### ВЫБРАННЫЙ ОТРЫВОК
__________________________________________________

Первая попытка (так же как и «Красный вихрь», не получившая поддержки в критике) воссоздать средствами балета образ мировой космогонии была предпринята Лопуховым за год до постановки балета на музыку Дешевова. С этой целью он попытался «отанцевать» Четвертую симфонию Бетховена, придав ей соответствующие смыслы. Петроградская «Красная газета» от 14 сентября 1922 года сообщала: «Балетный артист Лопухов разработал план постановки балета „Мироздание“ на музыку Бетховена. Хореографическим способом предлагается показать современную научную точку зрения на развитие мира»[573]. Историк балета
В. Красовская предполагает, что «танцсимфония» «Величие мироздания», вдохновленная Четвертой симфонией Бетховена, могла возникнуть в воображении Лопухова как вольный или невольный отклик на идею В. Э. Мейерхольда поставить «феерическую пантомиму» «Дифирамб электрификации» на материале Третьей симфонии Бетховена, не осуществленную режиссером.

__________________________________________________

### УСЛОВИЕ ЗАДАЧИ
Продолжите текст о танцсимфонии Лопухова «Величие мироздания», начав сразу после его последнего предложения.

### ПРЕДСТАВЛЕННЫЕ ДАННЫЕ
__________________________________________________

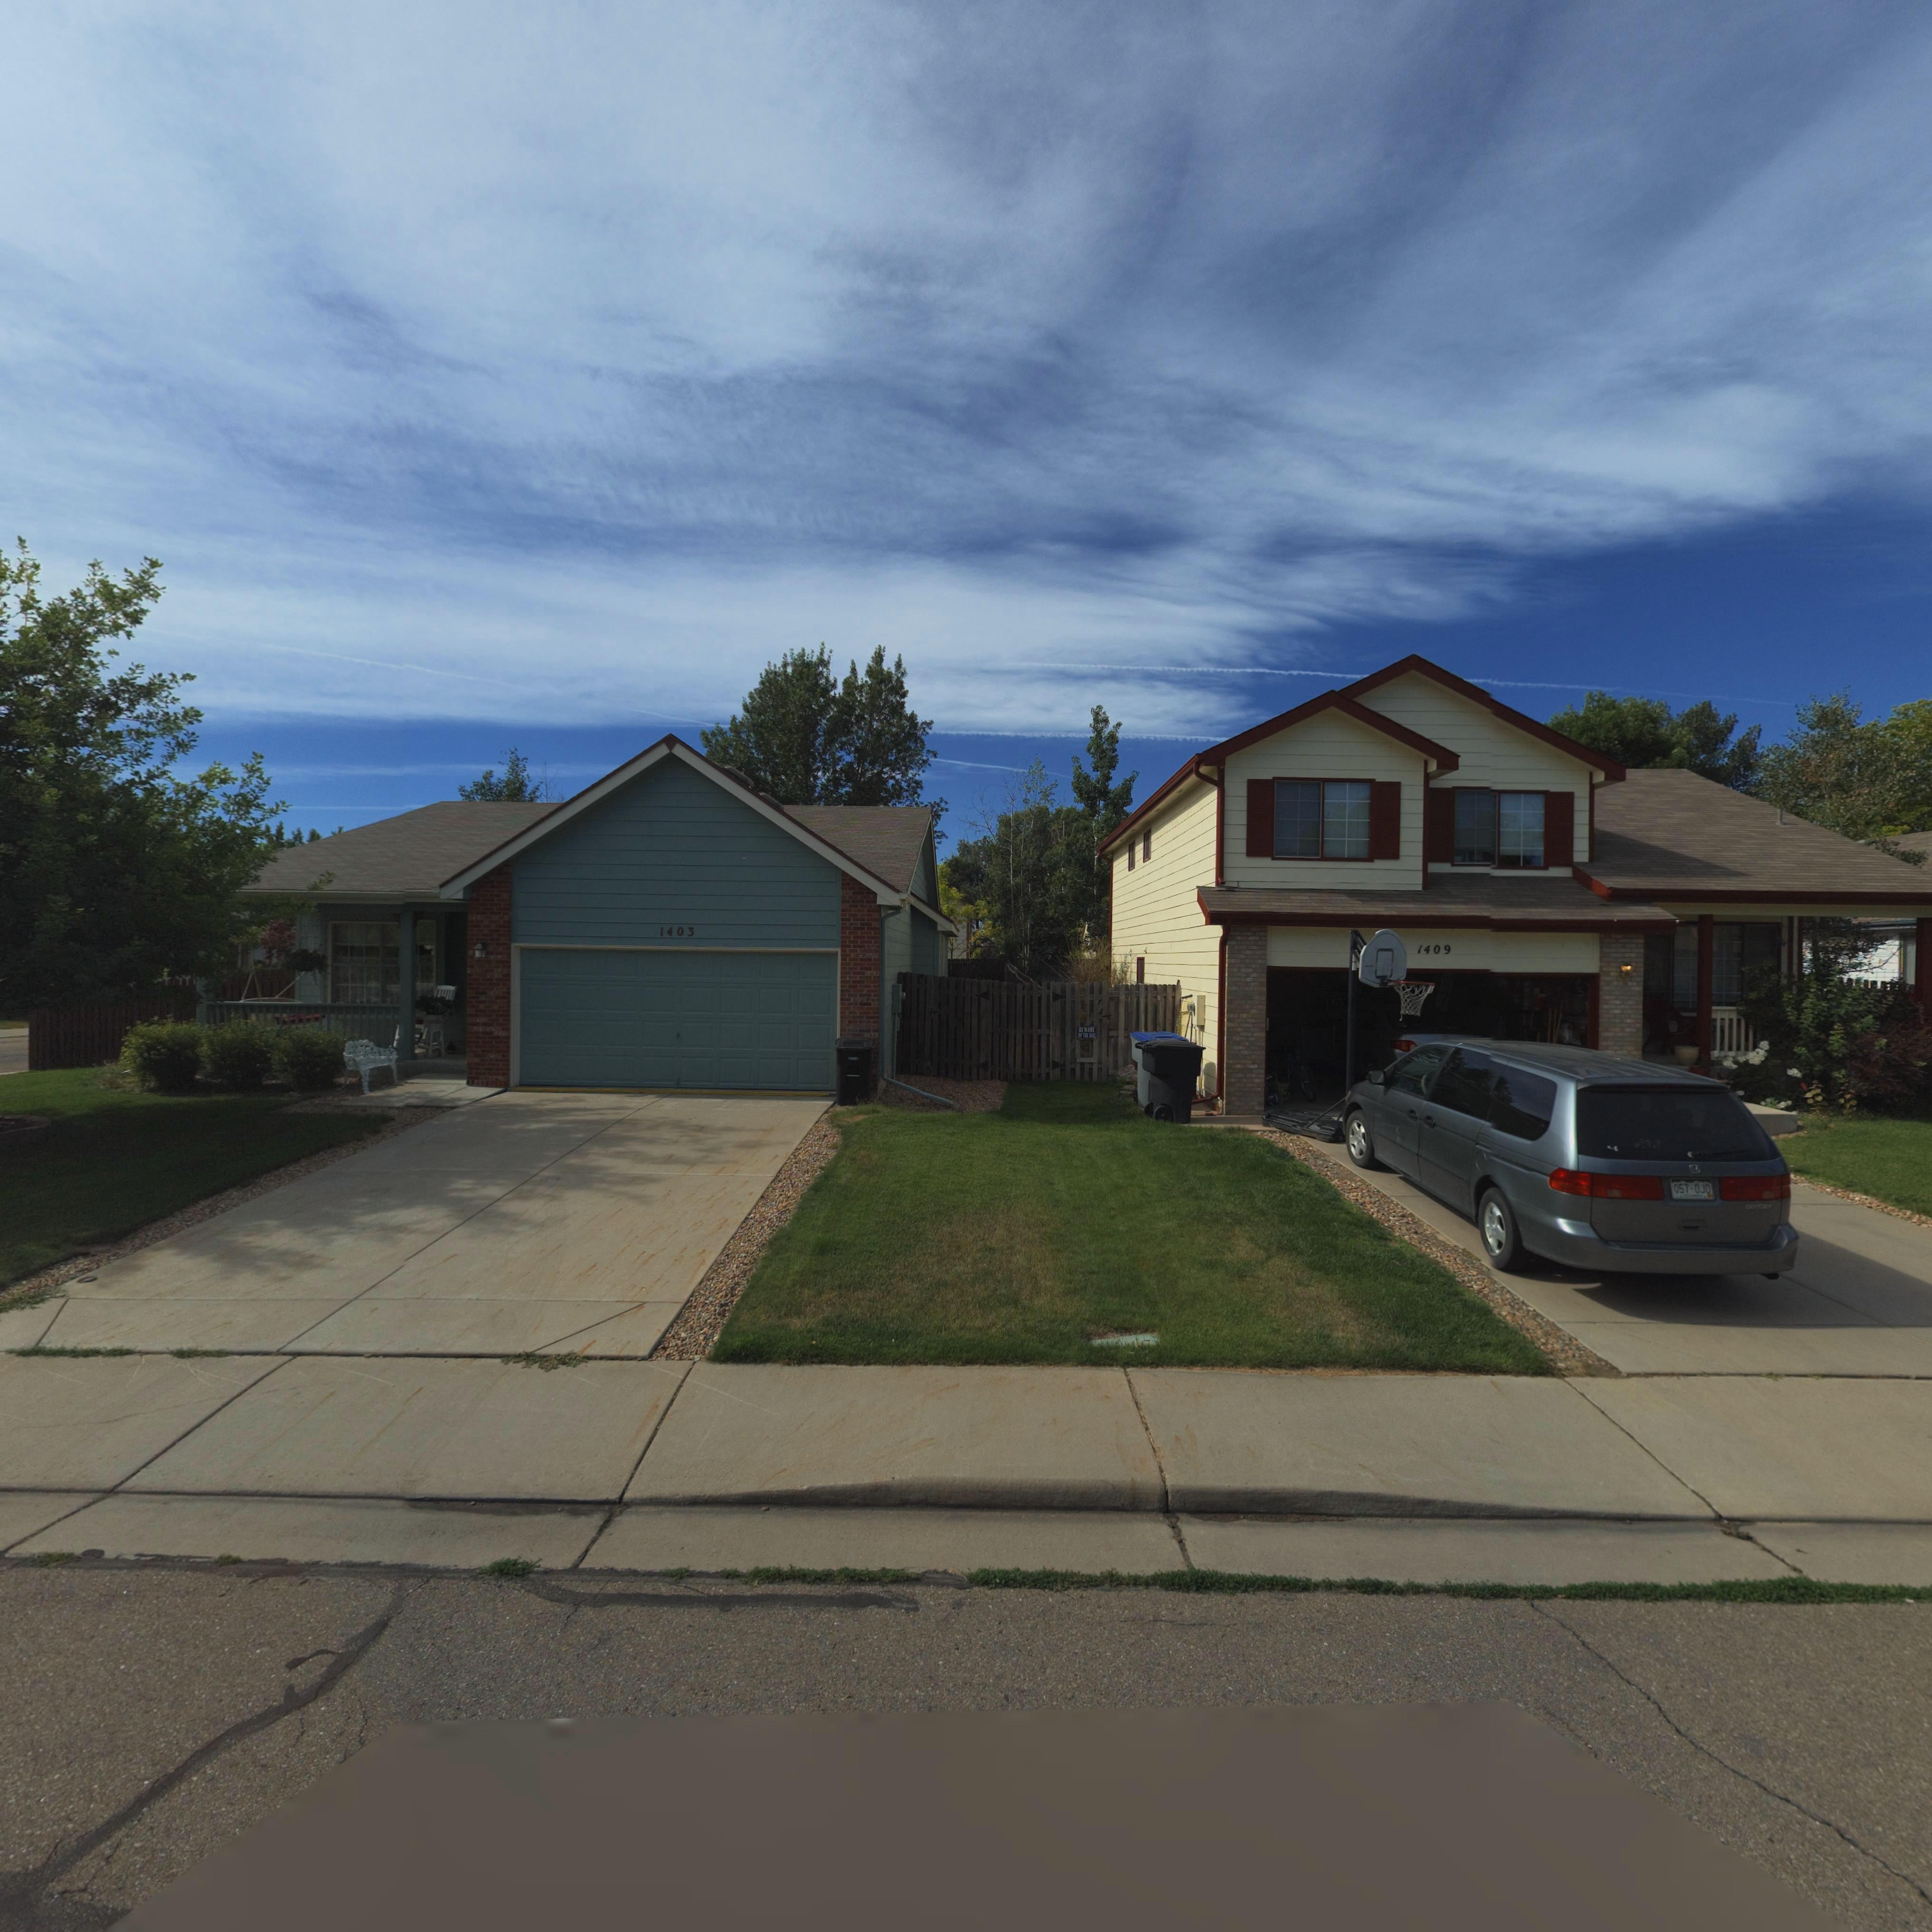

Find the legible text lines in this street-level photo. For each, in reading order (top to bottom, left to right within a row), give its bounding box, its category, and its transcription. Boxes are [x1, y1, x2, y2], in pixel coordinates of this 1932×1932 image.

[659, 926, 696, 937] StreetNumber: 1403
[1416, 944, 1450, 954] StreetNumber: 1409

__________________________________________________

### ОТВЕТ НИЖЕ
Сюжет Четвертой симфонии был расшифрован балетмейстером в названиях сцен. Первая часть состояла из двух эпизодов — «Образование света» и «Образование солнца», вторая называлась «Тепловая энергия», третья — «Радость существования», четвертая — «Вечное движение». Тема торжества добра над злом «виделась балетмейстеру как зарождение света, вытесняющего тьму»[574]. Обратим внимание на выбор тем, ассоциированных с образом бетховенской музыки и Мейерхольдом и Лопуховым. «Величие мироздания», как и «Дифирамб электрификации» — «прометеевские» темы, воплощающие идею покорения природы культурой в соответствии с основным лозунгом времени: «Социализм есть организованная борьба с природой до полного ее подчинения разуму» (А. Луначарский[575]). Сохраняя несомненную преемственность с сюжетом «Весны священной» Стравинского и даже косвенно к нему отсылая в таких, например, эпизодах второй части, как «Активно пульсирующее мужское начало» и «Пассивное развитие женского начала» (что прошло незамеченным в исследовательской литературе о хореографе), сюжет «Величия мироздания» наделял тему иррациональной природной стихии и космогонических игр мотивом становления человеческого начала — через последовательность эпизодов третьей части от «Резвячества питекантропусов» («позднее Лопухов непременно хотел, чтобы это были неандертальцы…»[576]) к «Косарям» — крестьянам, предстающим на сцене в организованном движении коллективного труда, окультуривающего природу.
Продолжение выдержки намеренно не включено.